Antituberculous therapy (ATT) is the cornerstone of treatment for TB uveitis and TB meningitis, akin to systemic TB, and aims to reduce morbidity and mortality rates. The standard four-drug regimen comprises isoniazid, rifampin, pyrazinamide, and either streptomycin or ethambutol, administered daily during the 2-month intensive phase, with the potential for extension up to a 9-month period [9, 13, 26, 27]. However, there is still uncertainty regarding the best course of action for those suffering from tuberculous optic neuropathy. Due to the higher risk of toxic neuritis or ocular neuropathy in these patients, ethambutol should be avoided. Two important risk factors for subclinical toxicity have been identified: the duration of drug administration and ethambutol-induced visual neuropathy [17, 28]. Research indicates that when systemic corticosteroids and ATT are administered simultaneously to individuals suspected of having tuberculous uveitis, the outcome is favorable [5, 12]. To control the concomitant inflammatory response and reduce macular edema, oral prednisone can be administered in the treatment of ocular TB [12]. Similar to other studies, our report found that VA did not improve after 2 months of initial treatment [29, 30]. By contrast, ATT therapy has been shown to improve VA in a number of cases, after 14 days [31], 1 month [7], or 9-10 months [13, 18], with or without choroidal tubercle shrinkage [7, 18, 25, 31].
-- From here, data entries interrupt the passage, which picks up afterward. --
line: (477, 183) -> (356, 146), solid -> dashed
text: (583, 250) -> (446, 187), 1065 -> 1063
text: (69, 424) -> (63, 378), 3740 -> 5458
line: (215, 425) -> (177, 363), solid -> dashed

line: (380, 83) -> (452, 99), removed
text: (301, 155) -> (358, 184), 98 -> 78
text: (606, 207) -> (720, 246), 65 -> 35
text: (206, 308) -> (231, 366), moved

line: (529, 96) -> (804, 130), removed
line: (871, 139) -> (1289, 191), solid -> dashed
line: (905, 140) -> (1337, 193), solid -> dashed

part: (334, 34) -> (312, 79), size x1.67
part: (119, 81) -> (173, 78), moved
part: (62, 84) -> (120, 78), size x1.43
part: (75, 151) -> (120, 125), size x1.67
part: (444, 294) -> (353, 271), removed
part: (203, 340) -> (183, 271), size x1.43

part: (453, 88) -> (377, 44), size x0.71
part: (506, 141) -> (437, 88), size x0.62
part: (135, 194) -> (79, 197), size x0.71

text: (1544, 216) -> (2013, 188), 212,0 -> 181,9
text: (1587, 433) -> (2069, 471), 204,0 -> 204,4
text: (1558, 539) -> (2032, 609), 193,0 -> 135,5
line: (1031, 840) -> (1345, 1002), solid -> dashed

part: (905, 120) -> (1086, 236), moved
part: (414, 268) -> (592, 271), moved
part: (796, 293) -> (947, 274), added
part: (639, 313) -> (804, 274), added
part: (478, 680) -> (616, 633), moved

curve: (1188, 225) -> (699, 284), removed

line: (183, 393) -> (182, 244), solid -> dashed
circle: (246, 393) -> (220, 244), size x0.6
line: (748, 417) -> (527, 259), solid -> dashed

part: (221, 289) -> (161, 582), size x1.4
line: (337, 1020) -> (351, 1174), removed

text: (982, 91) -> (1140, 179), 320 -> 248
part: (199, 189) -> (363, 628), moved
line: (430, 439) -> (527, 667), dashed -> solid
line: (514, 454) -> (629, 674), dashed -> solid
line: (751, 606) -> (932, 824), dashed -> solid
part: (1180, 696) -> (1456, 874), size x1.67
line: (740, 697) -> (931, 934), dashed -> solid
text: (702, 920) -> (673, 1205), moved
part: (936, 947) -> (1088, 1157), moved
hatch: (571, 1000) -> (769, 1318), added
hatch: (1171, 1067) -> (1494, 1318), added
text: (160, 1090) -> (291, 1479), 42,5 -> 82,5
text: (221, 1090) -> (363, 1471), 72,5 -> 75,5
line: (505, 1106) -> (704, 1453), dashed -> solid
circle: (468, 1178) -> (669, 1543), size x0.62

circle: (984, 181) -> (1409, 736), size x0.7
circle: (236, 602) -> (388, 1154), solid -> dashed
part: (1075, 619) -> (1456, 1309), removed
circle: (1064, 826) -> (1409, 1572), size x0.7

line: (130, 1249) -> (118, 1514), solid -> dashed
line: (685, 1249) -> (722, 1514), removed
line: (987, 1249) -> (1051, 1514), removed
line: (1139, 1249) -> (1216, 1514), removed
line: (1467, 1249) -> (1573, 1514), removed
This case underscores the importance of heightened awareness of TB and its extrapulmonary manifestations, particularly when a close contact has the disease. It also highlights the necessity of a comprehensive diagnostic approach when evaluating patients with progressive visual loss in endemic regions. Auxiliary investigations, such as neuroimaging, are indispensable for promptly initiating targeted therapy, which ultimately culminates in enhanced patient outcomes and quality of life. Further research and advancements will continue to enhance our comprehension of the complexity of clinical presentations and the significance of concomitant pathologies in TB infection.